The judgment is affirmed.


[1] Hereinafter called Heyne.

[2] Hereinafter called Standard.

[3] United States Radiator Corp. v. Henderson, 10 Cir., 68 F.2d 87, 92, certiorari denied 292 U.S. 650, 54 S.Ct. 860, 78 L.Ed. 1500, and cases there cited.

[4] United States Radiator Corp. v. Henderson, 10 Cir., 68 F.2d 87, certiorari denied 292 U.S. 650, 54 S.Ct. 860, 78 L. Ed. 1500; Restatement, Torts, §§ 395, 396.

[5] Smith v. Peerless Glass Co., Inc., 259 N.Y. 292, 181 N.E. 576, 577; General Accident, etc., v. Goodyear Tire & Rubber Co., 2 Cir., 132 F.2d 122, 125.
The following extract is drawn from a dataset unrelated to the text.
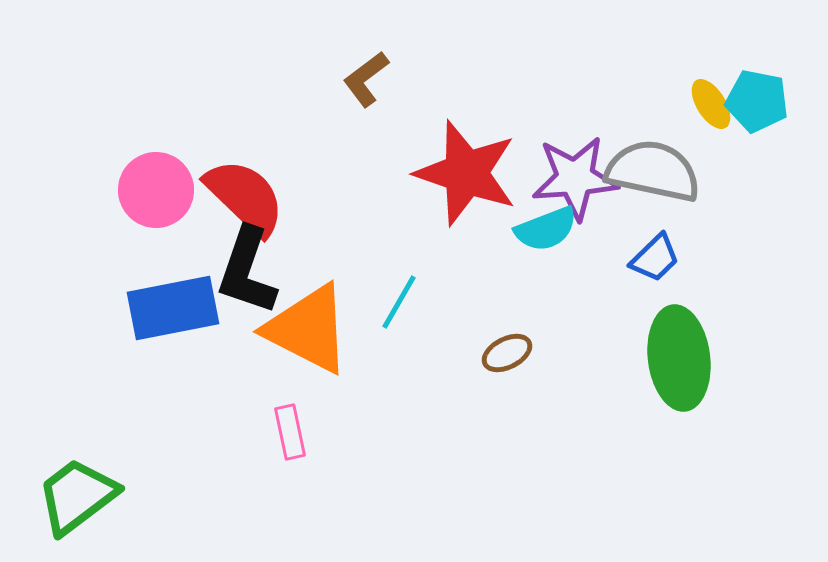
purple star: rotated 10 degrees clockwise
See, also, Restatement, Torts, § 395, Illustrations 1 and 2, pp. 1075, 1078.

[6] Reusch v. Ford Motor Co., 196 Wash. 213, 82 P.2d 556, 559; Johnson v. Cadillac Motor Car Co., C.C.N.Y., 194 F. 497, 501; Id., 2 Cir., 261 F. 878, 882, 883, 8 A.L.R. 1023; Heckel v. Ford Motor Co., 101 N.J.L. 385, 128 A. 242, 243, 39 A.L.R. 989; United States Radiator Corp. v. Henderson, 10 Cir., 68 F.2d 87, 91, 92, certiorari denied 292 U.S. 650, 54 S.Ct. 860, 78 L.Ed. 1500.

[7] See Marsh Wood Products Co. v. Babcock & Wilcox Co., 207 Wis. 209, 240 N. W. 392, 399; Genesee County Patrons F. R. Ass’n v. L. Sonneborn Sons, 263 N.Y. 463, 189 N.E. 551, 553; Quackenbush v. Ford Motor Co., 167 App.Div. 433, 153 N.Y.S. 131, 133; Restatement, Torts, § 497.

Cf. Windram Mfg. Co. v. Boston Blacking Co., 239 Mass. 123, 131 N.E. 454, 17 A.L.R. 669.